Despite being just a couple of miles from junction 11 of the M4, you really feel like you could be miles from civilisation at Wokefield Park, tucked away in a peaceful and picturesque corner of rural Berkshire.
I had been asked along to De Vere's most southerly course to attend an Invitational hosted by the group's ambassador and England cricket legend Freddie Flintoff – who wrote a feature exclusively for Golfmagic last month.
And while it was a thrill to be in the company of the Ashes hero for the day, I was here for golf and couldn’t wait to get out on a course I’d heard so many good things about.
Set to the beautiful backdrop of Wokefield Park’s historic 18th century mansion house, I joined my teammates Matt Ling, Sam Groves and venue director Darren Townsend on the excellent driving range and short game facility for a warm up.
We headed to the first to be greeted by an uphill left-to-right par-4 that doesn't exactly let you settle into the round. If you find the fairway on the first, be sure to clear the hollow at the front of the green. Believe me, you don't want to be peering up at the top of the flagstick some 30-feet away. It's like a mini Valley of Sin.
Thankfully after a tough opener, this Berkshire beauty gives you every chance of getting back on track at the next with a short par-4. The drive requires a carry of around 230 yards across the fairway bunkers on the right to leave a simple chip shot into the green. If you choose to lay up left of the bunkers, be careful with the second shot as anything played to the back of the green will run down into the dense rough and trees.
From there a delightful par-3 ensues, once again requiring a carry across a bunker to a relatively flat putting surface, before moving onto one of the strongest holes on the course at the 552-yard par-5 fourth that requires you to hit a blind tee shot over a pole at the top of the hill. Miss right and you're swimming. Miss left and you're reloading.
An uphill straight par-4 greets you at the fifth with probably one of the toughest greens on the course, sloping back to front. With the pin at the front and my ball on the top tier, I quickly found myself trudging back to my bag to pick up a wedge for my fourth.
A second par-5 in three holes follows at the sixth. While most players look at par-5s as holes to score well on, you're more than pleased to walk away with no deviation to par at this beast. Here, you have to thread your drive through the needle, being careful to avoid water on both sides of the fairway.

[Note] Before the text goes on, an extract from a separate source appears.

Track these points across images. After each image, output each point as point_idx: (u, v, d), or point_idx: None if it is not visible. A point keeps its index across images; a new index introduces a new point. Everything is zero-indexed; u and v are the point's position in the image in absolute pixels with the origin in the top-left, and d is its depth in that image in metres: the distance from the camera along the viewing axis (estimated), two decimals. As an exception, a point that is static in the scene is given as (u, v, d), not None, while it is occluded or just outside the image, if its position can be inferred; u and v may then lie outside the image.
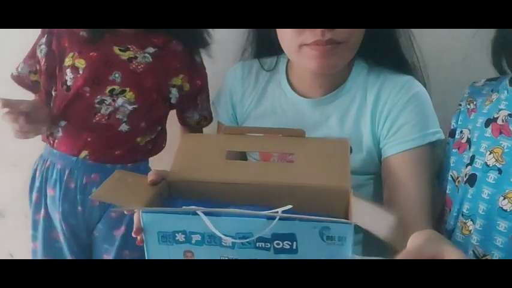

Having crawled into the left-hand rough, I decided to go for the green in two and came up well short in the water. Ball in hand, playing four from 230 yards out, I was rather happy to walk away with double. That's not how I was feeling at the time, however.
Mind you, at least I didn’t put the armbands on seven balls like Darren, who despite being out the hole, was determined to finish. Thankfully, the best two Stableford scores on each hole counted towards the team total and we graciously relied on young Matt and Sam to earn us six points.
After waiting for Darren to order some new dimples from the pro shop, we moved onto the 330-yard par-4 seventh - a hole that reminded me of the par-4 fourth at Burhill’s Old Course where I was a junior for eight years.
A big drive to the left of the fairway sets up a pitch shot into a back-to-front green. With the pin at the front and deep rough short of the flag, there was quite simply no room for error. A classic short par-4, in my book.
But that was about as short as it got to the turn as we approached the monumental 200-yard par-3 eighth - the nearest-the-pin hole. It’s fair to say the prize was pretty safe, given the length of the hole and the fact you couldn’t even see the bottom of the flagstick.
My favourite hole on the course then greeted us at the tranquil 430-yard par-4 ninth. Choose the safe route left of the giant lake or bomb it over the ducks to narrow the hole down. I took the latter and was rewarded with a 9-iron for my second. A beautiful hole from start to finish.